[Listed records Boundary: Start]

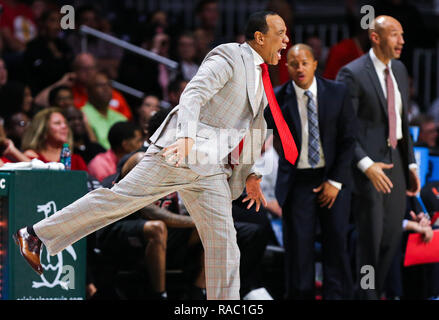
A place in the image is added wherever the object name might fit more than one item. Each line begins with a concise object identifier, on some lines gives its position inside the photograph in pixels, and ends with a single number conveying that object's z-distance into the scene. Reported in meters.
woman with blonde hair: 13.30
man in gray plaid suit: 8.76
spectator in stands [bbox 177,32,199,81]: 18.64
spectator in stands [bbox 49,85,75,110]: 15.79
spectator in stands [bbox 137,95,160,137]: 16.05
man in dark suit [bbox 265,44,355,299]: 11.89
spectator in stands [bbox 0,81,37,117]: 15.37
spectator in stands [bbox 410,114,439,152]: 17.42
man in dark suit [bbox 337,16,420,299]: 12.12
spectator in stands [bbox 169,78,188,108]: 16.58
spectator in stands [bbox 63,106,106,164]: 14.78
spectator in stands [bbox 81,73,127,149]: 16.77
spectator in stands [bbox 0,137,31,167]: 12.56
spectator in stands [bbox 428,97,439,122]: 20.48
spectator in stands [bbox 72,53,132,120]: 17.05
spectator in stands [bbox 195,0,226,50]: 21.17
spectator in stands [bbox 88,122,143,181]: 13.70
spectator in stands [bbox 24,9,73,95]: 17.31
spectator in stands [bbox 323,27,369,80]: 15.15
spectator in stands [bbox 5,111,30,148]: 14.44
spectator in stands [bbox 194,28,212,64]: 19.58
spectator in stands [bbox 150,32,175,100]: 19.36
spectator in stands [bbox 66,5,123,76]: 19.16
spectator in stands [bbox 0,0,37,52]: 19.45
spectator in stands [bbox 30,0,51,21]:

[Listed records Boundary: End]

--- Brief ---
Look through the records and copy down every line that holds "suit".

--- Expected output ---
man in gray plaid suit: 8.76
man in dark suit [bbox 265,44,355,299]: 11.89
man in dark suit [bbox 337,16,420,299]: 12.12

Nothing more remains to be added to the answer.